If the string of four is $$6,7,8,9$$, then $$4$$ must be in the bottom left (can't be next to $$8$$), but then one of $$3,5$$ must be next to it. Contradiction, so it's $$5,6,7,8$$.

Now consider the bottom right blue box, which contains a double-pair.

That double-pair can't be $$\{3,6\}$$ or $$\{4,8\}$$ or $$\{1,2\}$$ because there's a $$6$$ and an $$8$$ and one of $$1,2$$ in the same column. So it must be $$\{2,4\}$$. Neither $$1$$ nor $$5$$ can be above that, so it must be $$3$$; neither $$3$$ nor $$5$$ can be on the right, so we can fill in $$1,2,3,4$$ in this box and $$9$$ in the brown box above.
Going back to that brown box, we only have $$1,3,4$$ left to fill in on the left-hand side, so $$4$$ must be at the bottom, $$1$$ in the middle, and $$3$$ at the top giving a string $$5,4,3$$ and another $$3$$ below the $$4$$.

In the fourth row, only $$1,6,7,9$$ are left.

So the two adjacent must be $$6$$ and $$7$$. They're part of a string of four which can't be $$7,6,5,4$$, so it must be $$6,7,8,9$$.

In the central blue box, $$1,2,6,7,8,9$$ are left, including two separate adjacent pairs.

The bottom right square can't be $$1,2,6,8$$, and the one next to it also can't be $$8$$, so it must be $$7$$ with $$6$$ next to it. The other pair can't involve $$1$$, so it must be $$8,9$$ and the $$8$$ must be on the left. So we have $$1$$ above and $$2$$ below.

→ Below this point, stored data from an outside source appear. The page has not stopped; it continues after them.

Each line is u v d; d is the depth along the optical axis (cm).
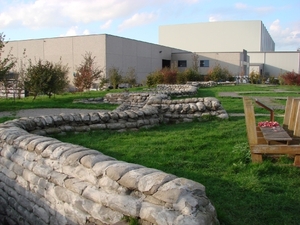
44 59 4003
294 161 499
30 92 1812
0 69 1544
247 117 510
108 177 315
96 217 318
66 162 369
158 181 279
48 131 689
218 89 2575
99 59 3741
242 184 428
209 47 7750
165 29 8025
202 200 265
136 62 4262
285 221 334
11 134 495
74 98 1853
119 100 1639
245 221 337
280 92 2216
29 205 421
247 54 5912
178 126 859
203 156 557
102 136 712
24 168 435
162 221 257
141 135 737
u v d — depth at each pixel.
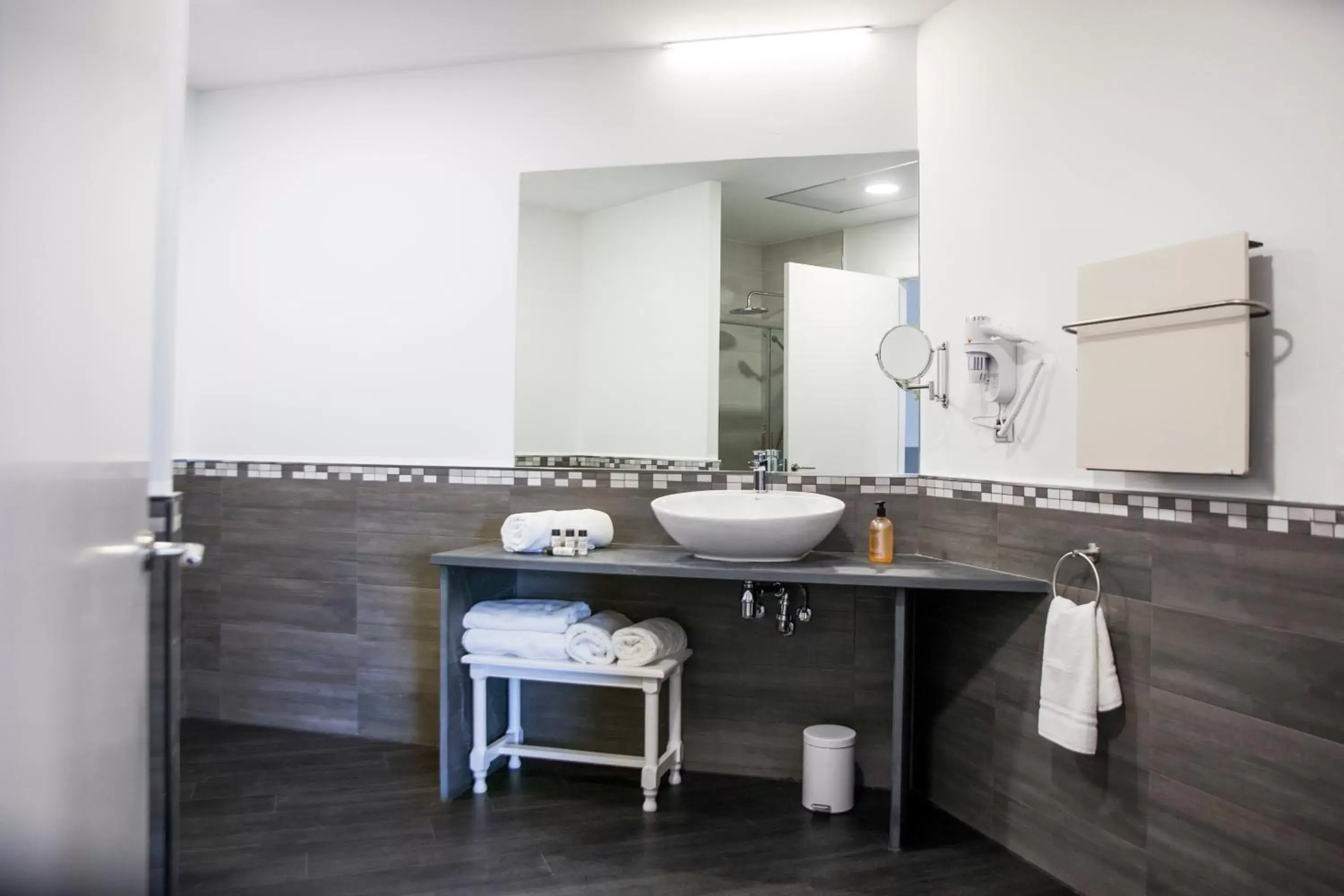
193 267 3.76
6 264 0.82
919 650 3.04
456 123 3.50
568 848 2.59
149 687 1.48
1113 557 2.23
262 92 3.69
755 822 2.79
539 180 3.44
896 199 3.11
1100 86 2.31
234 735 3.55
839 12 2.98
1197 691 2.01
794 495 3.00
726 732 3.21
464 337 3.50
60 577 0.97
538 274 3.45
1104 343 2.16
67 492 0.99
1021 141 2.58
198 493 3.73
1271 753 1.84
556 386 3.44
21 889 0.87
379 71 3.55
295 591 3.63
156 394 1.55
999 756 2.65
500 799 2.95
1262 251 1.89
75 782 1.02
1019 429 2.59
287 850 2.55
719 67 3.26
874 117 3.13
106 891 1.14
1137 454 2.07
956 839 2.68
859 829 2.75
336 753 3.36
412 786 3.05
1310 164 1.81
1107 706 2.17
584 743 3.33
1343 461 1.74
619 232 3.39
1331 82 1.77
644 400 3.37
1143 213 2.18
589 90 3.38
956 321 2.88
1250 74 1.93
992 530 2.68
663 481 3.28
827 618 3.13
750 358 3.26
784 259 3.23
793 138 3.20
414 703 3.51
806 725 3.15
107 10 1.09
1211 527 1.98
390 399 3.57
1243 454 1.84
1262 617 1.87
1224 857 1.94
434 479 3.48
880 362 2.96
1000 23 2.67
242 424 3.71
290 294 3.67
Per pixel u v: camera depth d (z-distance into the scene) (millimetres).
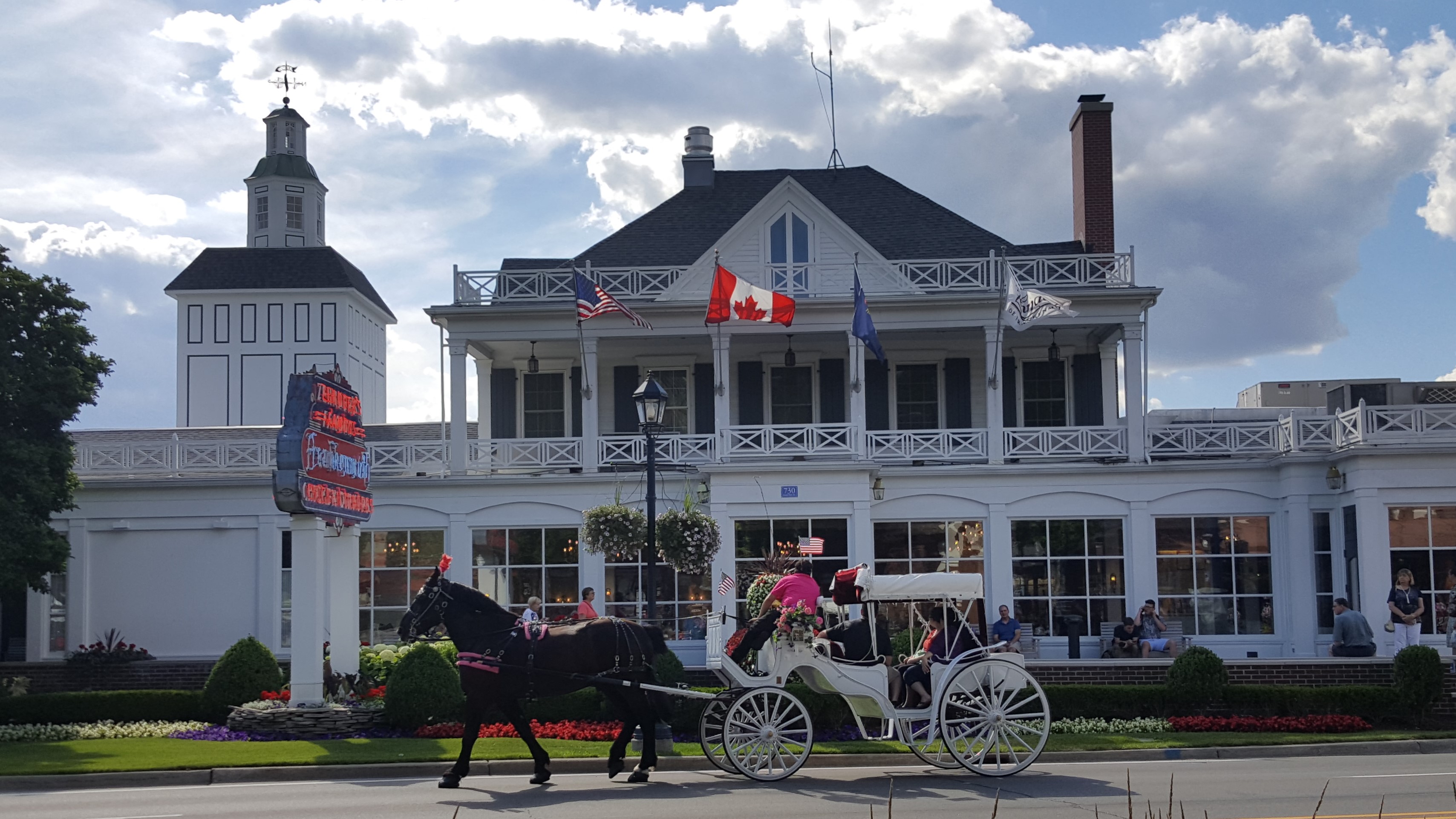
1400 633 24516
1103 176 36062
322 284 69312
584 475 30156
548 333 31875
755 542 28922
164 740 19922
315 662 20469
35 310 26516
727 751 15258
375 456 31391
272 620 30078
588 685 15594
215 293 69188
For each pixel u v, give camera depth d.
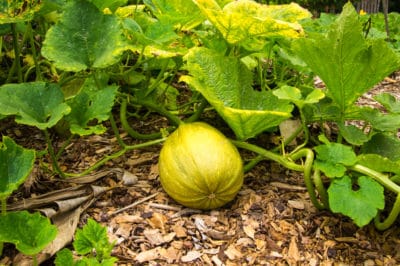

That $$7$$ lets us finish off the top three rows:

Now consider the left brown box, specifically the double-pair.

It can't involve $$2$$ or $$6$$, so it must be $$4,8$$ and the $$4$$ must be at the top; next to that can't be $$3$$ so it must be $$5$$, and from the $$8$$ we also have a string $$8,7,6$$.

The rest of the grid easily follows.